LA NÉGOCIATRICE DE LA CAUSE DE L'EAU POUR LA TUNISIE.


     Elle s'appelle Rawe KEFI, originaire de Manzel Bouzelfa, une ville de la région du cap Bon, située à une quarantaine de kilomètres au sud-est de Tunis. L'accès à l'eau y est une véritable gageure à cause de fortes sécheresses qui ont rendu tout le pays vulnérable aux changements climatiques. 

    Sous son apparence de petite fille timide se cache une véritable guerrière de la cause environnementale en général et de l'accès des femmes et des jeunes à l'eau en particulier. Un combat qui naît très tôt, à l'âge de 10 ans où, aux côtés de sa mère Habiba, une institutrice et cultivatrice dévouée de Manzel Bouzelfa, elle voit au quotidien la difficulté de se procurer de l'eau. Plus rude encore en zone rurale où, au gré des affectations de son enseignante de mère, elle va passer des expériences à la dure. 《J'ai régulièrement vu à la campagne des enfants de mon âge qui n'avaient pas accès à l'eau comme moi quand je vivais en ville. J'ai donc réalisé que l'accès à l'eau est une question d'équité tout d'abord car elle n'est pas fournie à tout le monde de façon équitable. Le secteur de l'agriculture est durement touché par le manque d'eau en Tunisie 》.

       Pour élever sa petite famille et faire pousser son potager malgré la sécheresse, Habiba a mis en place des techniques de recyclage de l'eau, devenant ainsi un modèle pour sa fille Rawe Kefi. Elle se souvient d'ailleurs avec nostalgie de ses débuts de petite fille activiste auprès de son entourage à Manzel Bouzelfa. 《J'ai commencé par faire des campagnes de sensibilisation à nos voisins pour avoir une facture d'eau moins chère. Je faisais du porte à porte pour leur proposer des pratiques simples mais efficaces pour une utilisation rationnelle de l'eau》.


     Dès l'âge de la puberté, le virus de l'activisme bien inoculé en elle, elle a senti le besoin de développer encore plus ses capacités auprès de certaines Organisations Non Gouvernementales qui travaillent dans la région du Cap Bon en Tunisie.
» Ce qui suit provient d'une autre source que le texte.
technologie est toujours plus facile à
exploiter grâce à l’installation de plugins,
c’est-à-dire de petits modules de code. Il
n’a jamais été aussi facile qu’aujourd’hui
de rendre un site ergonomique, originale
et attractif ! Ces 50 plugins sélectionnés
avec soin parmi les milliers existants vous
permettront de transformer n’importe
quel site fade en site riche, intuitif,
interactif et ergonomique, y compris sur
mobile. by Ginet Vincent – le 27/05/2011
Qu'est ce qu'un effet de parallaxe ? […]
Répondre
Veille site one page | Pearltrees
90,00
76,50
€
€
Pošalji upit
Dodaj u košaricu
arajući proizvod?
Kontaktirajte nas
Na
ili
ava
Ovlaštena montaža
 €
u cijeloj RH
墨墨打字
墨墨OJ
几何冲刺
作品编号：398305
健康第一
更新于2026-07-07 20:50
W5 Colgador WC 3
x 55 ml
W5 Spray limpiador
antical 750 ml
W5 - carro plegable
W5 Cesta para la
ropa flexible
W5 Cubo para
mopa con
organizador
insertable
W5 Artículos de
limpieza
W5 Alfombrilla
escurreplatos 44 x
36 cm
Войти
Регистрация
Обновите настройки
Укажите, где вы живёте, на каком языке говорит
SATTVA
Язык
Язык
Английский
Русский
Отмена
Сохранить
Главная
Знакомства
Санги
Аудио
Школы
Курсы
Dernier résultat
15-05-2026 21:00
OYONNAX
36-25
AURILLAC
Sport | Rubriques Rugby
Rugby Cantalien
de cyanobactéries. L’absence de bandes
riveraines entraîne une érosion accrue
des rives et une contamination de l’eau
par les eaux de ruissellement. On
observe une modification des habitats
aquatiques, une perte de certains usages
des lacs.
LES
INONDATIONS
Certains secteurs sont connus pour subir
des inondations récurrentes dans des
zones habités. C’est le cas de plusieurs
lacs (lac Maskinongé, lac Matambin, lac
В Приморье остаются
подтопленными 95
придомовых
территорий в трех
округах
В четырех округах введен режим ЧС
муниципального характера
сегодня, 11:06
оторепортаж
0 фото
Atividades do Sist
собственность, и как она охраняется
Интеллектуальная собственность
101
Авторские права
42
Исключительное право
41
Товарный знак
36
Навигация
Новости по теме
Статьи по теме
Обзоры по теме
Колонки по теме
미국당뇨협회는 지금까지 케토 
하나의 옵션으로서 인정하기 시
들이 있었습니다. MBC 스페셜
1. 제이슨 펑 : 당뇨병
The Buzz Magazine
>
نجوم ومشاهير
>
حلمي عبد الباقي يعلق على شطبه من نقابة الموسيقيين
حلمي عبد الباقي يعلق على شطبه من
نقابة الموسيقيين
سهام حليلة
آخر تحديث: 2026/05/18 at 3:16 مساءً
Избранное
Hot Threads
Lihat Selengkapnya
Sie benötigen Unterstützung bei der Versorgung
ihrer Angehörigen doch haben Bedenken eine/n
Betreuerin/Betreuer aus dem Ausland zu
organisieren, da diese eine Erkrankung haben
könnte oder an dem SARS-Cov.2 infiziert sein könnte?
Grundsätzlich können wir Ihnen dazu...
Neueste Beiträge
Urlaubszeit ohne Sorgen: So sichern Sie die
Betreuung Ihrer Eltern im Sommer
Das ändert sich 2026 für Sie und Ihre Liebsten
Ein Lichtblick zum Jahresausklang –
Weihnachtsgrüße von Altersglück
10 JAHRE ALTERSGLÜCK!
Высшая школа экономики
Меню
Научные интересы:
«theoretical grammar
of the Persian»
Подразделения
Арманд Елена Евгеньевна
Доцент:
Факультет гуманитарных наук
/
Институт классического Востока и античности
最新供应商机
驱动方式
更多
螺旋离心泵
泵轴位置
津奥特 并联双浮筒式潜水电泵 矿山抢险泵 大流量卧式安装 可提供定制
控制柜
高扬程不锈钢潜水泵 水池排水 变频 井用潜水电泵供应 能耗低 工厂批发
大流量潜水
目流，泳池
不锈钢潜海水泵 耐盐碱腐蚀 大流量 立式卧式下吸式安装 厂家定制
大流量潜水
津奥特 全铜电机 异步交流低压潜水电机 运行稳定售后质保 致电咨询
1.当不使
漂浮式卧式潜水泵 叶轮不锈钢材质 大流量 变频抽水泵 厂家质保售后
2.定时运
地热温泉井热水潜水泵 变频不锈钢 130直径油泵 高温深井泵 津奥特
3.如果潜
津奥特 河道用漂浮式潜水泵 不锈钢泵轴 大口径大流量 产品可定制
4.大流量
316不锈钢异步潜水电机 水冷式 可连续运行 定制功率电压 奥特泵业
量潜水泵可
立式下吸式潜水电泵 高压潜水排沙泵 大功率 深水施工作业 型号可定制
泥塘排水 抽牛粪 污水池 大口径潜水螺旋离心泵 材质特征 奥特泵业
Elle va ainsi intégrer tour à tour les ONG "Dynamique autour de l'eau " et " Les enfants de la terre", qui vont lui permettre de participer à de vastes campagnes de sensibilisation des jeunes en milieu scolaire et académique, sur les questions d'accès à l'eau et de son utilisation rationnelle. 

      Rompue à la tâche, elle va progressivement gravir des marches en participant à des rencontres internationales et à sa première Conférence des Parties sur les changements climatiques où elle va participer aux négociations sous la bannière de Action for Climate Empowerment, qui s'intéresse à l'intégration des jeunes dans la prise de décision. Elle va ainsi se spécialiser sur les problèmes de gouvernance dans l'accès à l'eau potable en Tunisie.

      A la faveur d'une bourse, elle s'envole pour les Etats Unis il ya 5 ans pour faire du Environmental Humanity, une approche artistique, culturelle, humanitaire et écologique des changements climatiques, qui permet de voir le côté humain du climat à travers des stories telling où on présente les visages et les histoires de ces personnes qui vivent les rudesses du climat.


       Rawe KEFI prépare aujourd'hui une thèse de doctorat qui ne lui fait heureusement pas oublier ses 18 années d'activisme dans la société civile et surtout dans les négociations où la thématique ACE ou Action for Climate Empowerment reste sa préférée. 《 c'est une thématique qui s'intéresse aux jeunes et leur intégration dans la prise de décision. Mais j'ai aussi un faible pour l'objectif global de l'adaptation car la Tunisie comme de nombreux pays africains, n'a pas beaucoup d'émissions mais se trouve très vulnérable face aux changements climatiques. 》



     L'Institut de la Francophonie pour le Développement Durable lui permet donc de rendre plus solide la corde de son arc de guerrière de la cause environnementale. Grâce à la formation des femmes négociatrices climat qui se déroule à Kinshasa du 14 au 17 octobre 2024, Rawe KEFI dit avoir fait une bonne mise à jour des techniques de négociation données par les experts de l'IFDD. 《Echanger avec des femmes négociatrices d'autres pays africains, entendre leurs histoires, ce qu'elles font à l’échelle locale est un bel enseignement pour moi》. Une approche femme dans les négociations climat que L'IFDD entend poursuivre à travers ces formations qui ont été lancées depuis 2018.